Ihm zufolge würden die meisten erwarten, dass die Mitarbeitenden Englisch können. Doch hier gibt es einen Haken: Teilweise sind auch die Englischkenntnisse der Gäste selbst bescheiden.
«Das merken wir oft bei Touristen aus dem asiatischen Raum. Das Gleiche gilt übrigens auch bei Französisch sprechenden Touristen; die erwarten, dass man Französisch kann.»
Touri-Anforderungen «sehr breit»
Luzern ist bei Touristinnen und Touristen ebenfalls besonders beliebt. Patrick Grinschgl, Co-Präsident des Gastro-Branchenverbands Gastroluzern, beobachtet hier: «Je weiter her Touristen kommen, desto weniger kümmern sie sich um die Landessprache.»
Schliesslich würden einige von ihnen Europa in zehn Tagen durchreisen. Also fast jeden Tag ein anderes Land.
Büffelst du Wörtli in der Landessprache, bevor du in die Ferien gehst?
Auch der gesamtschweizerische Hotel-Branchenverband Hotelleriesuisse berichtet, dass die Anforderungen der Touristen «sehr breit» seien. Nicht nur die Welschen wollen in der Deutschschweiz Französisch sprechen, sondern etwa auch die Deutschschweizer Deutsch im Tessin.
Sprecher Vinzenz van den Berg erklärt: «Einerseits werden Schweizerdeutschkenntnisse, beziehungsweise Französisch und Italienisch gewünscht.
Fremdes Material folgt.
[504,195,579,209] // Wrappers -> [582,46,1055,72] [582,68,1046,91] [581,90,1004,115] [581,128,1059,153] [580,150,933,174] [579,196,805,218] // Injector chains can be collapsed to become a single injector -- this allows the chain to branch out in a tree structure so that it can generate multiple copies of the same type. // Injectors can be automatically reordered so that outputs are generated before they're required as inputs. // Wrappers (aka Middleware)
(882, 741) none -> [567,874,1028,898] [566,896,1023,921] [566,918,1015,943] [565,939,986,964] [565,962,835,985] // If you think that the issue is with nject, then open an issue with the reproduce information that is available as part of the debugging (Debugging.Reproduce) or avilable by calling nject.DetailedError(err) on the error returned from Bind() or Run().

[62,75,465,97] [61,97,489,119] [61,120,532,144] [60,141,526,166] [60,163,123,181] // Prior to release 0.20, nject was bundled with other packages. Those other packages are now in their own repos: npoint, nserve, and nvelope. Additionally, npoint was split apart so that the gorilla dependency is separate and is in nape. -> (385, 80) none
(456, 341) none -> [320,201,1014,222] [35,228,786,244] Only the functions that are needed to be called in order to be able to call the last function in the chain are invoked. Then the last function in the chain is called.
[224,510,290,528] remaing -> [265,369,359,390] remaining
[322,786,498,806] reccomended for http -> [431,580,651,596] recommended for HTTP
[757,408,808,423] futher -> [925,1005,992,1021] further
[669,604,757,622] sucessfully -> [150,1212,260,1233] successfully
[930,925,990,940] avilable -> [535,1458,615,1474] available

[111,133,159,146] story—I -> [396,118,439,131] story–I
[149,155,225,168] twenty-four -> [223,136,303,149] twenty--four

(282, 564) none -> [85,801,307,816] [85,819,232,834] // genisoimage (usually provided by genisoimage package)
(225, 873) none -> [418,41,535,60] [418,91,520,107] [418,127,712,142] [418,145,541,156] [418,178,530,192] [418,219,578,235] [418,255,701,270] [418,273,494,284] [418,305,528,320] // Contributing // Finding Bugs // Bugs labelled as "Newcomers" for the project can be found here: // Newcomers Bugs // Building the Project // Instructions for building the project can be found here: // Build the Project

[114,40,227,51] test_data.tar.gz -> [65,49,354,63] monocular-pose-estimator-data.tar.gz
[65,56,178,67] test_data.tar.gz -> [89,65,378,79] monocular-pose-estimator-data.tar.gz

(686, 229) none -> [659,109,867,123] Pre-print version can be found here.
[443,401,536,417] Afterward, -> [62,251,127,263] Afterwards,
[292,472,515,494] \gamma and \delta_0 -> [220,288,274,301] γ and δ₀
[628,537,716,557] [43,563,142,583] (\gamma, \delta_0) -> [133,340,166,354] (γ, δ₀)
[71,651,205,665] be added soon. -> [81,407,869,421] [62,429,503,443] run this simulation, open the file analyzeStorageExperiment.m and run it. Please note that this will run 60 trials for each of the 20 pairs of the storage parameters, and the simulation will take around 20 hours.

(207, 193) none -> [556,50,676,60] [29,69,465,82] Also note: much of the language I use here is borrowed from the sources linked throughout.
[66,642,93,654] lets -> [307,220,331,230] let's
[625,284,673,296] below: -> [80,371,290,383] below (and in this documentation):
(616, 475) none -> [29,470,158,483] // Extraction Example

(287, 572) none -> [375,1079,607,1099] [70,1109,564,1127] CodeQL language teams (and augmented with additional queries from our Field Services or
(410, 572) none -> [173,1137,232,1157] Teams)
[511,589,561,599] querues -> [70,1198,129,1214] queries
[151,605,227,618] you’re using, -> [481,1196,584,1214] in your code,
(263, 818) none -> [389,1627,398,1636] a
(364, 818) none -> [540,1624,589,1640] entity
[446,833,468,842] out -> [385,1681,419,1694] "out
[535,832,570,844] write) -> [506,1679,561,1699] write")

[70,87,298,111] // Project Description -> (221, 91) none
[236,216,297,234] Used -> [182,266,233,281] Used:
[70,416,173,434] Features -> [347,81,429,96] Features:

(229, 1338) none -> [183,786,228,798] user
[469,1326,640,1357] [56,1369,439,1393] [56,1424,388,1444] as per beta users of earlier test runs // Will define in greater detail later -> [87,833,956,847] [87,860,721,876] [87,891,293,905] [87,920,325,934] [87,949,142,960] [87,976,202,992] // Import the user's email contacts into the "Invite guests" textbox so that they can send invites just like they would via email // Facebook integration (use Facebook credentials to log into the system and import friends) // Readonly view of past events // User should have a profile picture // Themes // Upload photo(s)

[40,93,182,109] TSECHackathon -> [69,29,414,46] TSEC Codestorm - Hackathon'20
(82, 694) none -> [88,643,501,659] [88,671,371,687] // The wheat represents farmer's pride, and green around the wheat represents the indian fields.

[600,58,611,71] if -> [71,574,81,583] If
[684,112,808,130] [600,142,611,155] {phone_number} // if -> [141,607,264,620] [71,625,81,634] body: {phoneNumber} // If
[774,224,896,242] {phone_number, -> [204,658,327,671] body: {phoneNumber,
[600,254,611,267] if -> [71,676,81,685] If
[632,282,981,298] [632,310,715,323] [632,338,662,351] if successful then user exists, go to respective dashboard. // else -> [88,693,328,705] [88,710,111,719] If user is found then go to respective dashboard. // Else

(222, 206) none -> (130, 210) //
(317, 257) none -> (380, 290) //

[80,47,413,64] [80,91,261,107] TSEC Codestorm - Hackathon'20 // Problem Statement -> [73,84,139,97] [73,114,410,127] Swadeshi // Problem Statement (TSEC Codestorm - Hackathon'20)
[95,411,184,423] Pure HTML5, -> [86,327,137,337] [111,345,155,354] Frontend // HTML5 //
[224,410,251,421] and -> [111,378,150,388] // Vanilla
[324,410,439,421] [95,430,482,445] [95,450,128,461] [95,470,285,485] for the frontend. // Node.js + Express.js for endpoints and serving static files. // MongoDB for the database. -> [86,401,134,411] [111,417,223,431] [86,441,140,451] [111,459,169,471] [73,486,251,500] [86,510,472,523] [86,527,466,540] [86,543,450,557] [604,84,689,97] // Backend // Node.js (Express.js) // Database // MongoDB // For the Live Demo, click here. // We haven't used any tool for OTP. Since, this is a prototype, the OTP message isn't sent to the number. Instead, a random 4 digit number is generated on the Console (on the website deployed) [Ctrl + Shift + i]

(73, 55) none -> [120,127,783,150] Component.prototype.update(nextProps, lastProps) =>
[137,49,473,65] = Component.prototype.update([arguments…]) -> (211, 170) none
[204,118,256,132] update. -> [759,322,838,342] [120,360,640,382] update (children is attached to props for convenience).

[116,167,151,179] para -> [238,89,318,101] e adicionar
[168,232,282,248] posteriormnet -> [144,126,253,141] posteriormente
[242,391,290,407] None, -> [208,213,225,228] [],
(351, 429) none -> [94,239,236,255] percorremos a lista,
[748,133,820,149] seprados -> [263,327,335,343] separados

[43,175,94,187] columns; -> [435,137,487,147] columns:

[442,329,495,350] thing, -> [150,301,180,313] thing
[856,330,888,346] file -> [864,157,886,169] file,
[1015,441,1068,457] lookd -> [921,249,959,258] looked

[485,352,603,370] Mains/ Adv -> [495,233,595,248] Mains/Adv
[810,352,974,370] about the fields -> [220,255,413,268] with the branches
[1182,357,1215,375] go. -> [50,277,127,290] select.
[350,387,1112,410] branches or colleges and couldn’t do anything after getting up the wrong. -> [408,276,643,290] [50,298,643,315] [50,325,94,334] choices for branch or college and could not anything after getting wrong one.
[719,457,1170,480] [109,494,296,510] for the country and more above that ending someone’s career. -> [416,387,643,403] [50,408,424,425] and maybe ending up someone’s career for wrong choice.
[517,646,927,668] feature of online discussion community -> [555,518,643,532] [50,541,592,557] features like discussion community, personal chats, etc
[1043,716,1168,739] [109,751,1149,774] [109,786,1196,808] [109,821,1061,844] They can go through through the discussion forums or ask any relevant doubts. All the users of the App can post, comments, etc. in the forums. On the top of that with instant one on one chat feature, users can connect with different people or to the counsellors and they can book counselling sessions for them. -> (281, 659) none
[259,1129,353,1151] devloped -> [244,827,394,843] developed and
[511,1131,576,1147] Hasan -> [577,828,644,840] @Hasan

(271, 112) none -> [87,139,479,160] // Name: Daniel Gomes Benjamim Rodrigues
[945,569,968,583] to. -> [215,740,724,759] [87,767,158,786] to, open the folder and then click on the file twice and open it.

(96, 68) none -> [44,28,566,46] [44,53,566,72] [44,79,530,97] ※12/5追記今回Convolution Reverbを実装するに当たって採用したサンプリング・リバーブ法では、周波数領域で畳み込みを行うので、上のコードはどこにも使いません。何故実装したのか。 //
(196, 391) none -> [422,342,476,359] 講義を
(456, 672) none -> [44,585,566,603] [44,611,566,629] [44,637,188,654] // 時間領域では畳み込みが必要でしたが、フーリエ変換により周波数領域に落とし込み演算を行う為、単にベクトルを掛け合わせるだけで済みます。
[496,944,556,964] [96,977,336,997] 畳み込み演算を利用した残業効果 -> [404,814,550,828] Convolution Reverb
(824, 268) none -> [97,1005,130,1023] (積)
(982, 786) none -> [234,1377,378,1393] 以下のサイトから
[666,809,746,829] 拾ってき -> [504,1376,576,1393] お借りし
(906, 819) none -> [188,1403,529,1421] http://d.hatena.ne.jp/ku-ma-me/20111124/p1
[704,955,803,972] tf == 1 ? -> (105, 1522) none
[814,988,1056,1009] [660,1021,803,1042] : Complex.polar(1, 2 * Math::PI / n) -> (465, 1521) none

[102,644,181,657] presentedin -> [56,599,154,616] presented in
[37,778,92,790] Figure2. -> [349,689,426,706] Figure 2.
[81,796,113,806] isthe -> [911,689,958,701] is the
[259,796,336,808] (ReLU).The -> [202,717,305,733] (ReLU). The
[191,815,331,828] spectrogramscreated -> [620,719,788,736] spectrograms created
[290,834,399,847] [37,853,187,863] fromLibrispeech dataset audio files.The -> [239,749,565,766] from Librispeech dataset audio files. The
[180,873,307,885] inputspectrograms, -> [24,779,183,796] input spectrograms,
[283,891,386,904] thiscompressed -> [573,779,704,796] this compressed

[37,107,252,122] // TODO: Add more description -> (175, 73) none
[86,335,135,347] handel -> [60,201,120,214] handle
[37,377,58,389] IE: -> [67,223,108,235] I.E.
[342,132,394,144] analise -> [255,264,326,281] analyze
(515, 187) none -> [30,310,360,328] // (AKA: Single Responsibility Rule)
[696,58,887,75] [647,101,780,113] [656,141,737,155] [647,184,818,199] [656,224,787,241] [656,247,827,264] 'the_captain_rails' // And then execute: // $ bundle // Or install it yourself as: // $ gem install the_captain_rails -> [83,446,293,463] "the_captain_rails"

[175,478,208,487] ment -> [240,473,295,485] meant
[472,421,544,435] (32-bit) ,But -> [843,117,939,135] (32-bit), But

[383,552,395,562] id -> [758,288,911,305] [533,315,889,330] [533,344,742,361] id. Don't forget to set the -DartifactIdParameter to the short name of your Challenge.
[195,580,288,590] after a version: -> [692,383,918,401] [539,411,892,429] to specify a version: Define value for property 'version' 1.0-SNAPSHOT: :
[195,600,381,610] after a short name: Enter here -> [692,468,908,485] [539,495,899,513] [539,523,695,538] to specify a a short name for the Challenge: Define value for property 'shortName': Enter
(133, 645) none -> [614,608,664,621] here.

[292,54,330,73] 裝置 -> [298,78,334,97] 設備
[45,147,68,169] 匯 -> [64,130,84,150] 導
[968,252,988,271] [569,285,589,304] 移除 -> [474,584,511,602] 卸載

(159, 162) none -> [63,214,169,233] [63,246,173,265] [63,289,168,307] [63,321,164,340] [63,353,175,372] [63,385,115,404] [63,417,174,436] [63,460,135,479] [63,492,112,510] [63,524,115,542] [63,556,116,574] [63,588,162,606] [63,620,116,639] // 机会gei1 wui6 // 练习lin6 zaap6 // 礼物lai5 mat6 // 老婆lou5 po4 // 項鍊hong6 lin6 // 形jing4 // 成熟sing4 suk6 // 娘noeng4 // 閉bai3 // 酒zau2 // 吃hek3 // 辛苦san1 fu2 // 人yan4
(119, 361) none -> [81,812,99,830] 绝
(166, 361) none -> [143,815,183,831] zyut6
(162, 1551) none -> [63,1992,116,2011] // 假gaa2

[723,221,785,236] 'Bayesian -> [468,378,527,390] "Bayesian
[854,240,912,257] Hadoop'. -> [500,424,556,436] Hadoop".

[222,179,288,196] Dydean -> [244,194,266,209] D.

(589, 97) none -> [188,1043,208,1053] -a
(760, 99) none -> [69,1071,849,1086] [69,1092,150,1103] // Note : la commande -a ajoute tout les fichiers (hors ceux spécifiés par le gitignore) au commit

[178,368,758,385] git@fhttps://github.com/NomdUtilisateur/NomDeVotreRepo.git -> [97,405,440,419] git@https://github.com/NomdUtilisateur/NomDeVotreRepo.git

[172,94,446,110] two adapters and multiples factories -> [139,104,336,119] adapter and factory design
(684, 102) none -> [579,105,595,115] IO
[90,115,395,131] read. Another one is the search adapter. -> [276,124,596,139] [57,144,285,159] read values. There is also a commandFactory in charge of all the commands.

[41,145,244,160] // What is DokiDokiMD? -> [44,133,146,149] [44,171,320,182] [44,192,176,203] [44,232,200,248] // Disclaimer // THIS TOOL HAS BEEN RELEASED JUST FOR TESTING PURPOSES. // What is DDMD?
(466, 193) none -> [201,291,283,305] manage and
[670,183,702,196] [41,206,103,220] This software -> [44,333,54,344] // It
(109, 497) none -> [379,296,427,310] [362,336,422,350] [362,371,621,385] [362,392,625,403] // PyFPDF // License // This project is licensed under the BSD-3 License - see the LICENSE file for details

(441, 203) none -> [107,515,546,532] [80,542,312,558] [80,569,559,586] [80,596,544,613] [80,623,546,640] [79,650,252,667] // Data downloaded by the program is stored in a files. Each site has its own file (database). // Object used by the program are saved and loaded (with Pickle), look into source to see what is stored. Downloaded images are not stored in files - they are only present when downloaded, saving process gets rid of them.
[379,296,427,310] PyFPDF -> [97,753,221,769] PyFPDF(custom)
Andererseits erwartet man Englischkenntnisse oder Kenntnisse der jeweiligen Landessprache.»
Begrüssung in Landessprache «zeugt von Wertschätzung»
Zurück zum Knigge. Auf dem Gebiet ist Susanne Abplanalp Expertin – sie bietet unter anderem Kurse zu Umgangsformen und Stil an.
Bei Nau.ch stellt sie klar: «Es zeugt von Wertschätzung gegenüber dem Gastland, wenn die Begrüssung, Danke, Bitte und einige Sätze in der Landessprache gesprochen werden.»
Mehr ist kein Muss – dafür sei es ideal, wenn man als Touri zumindest einfache Gespräche auf Englisch führen könne. «Bei organisierten Reisen ist dies jedoch nicht unbedingt nötig.»
Wichtig ist es laut Abplanalp dafür, sich über die kulturellen Eigenheiten des Reiselandes zu informieren. «Das ist heute mit Google oder einem Reiseführer für uns alle sehr einfach.»
Ein paar Beispiele: «In China sollte man nie die servierten Speisen auf einem Teller komplett leer essen. Dies bedeutet, dass wir noch Hunger verspüren.»
Bist du in den Ferien schon einmal wegen kultureller Unterschiede ins Fettnäpfli getreten?
Und in Japan sollte man nie Trinkgeld geben. «Dies ist eine Beleidigung und unterstellt den Dienstleistern, dass sie nur wegen des Trinkgeldes freundlich und zuvorkommend sind.»
Zusammengefasst: Ein bisschen Englisch ist heute in den Ferien meist nötig, wenn man die Landessprache nicht kann. Und es schadet sicher nie, vor dem Reisen einen Blick ins Wörterbuch zu werfen.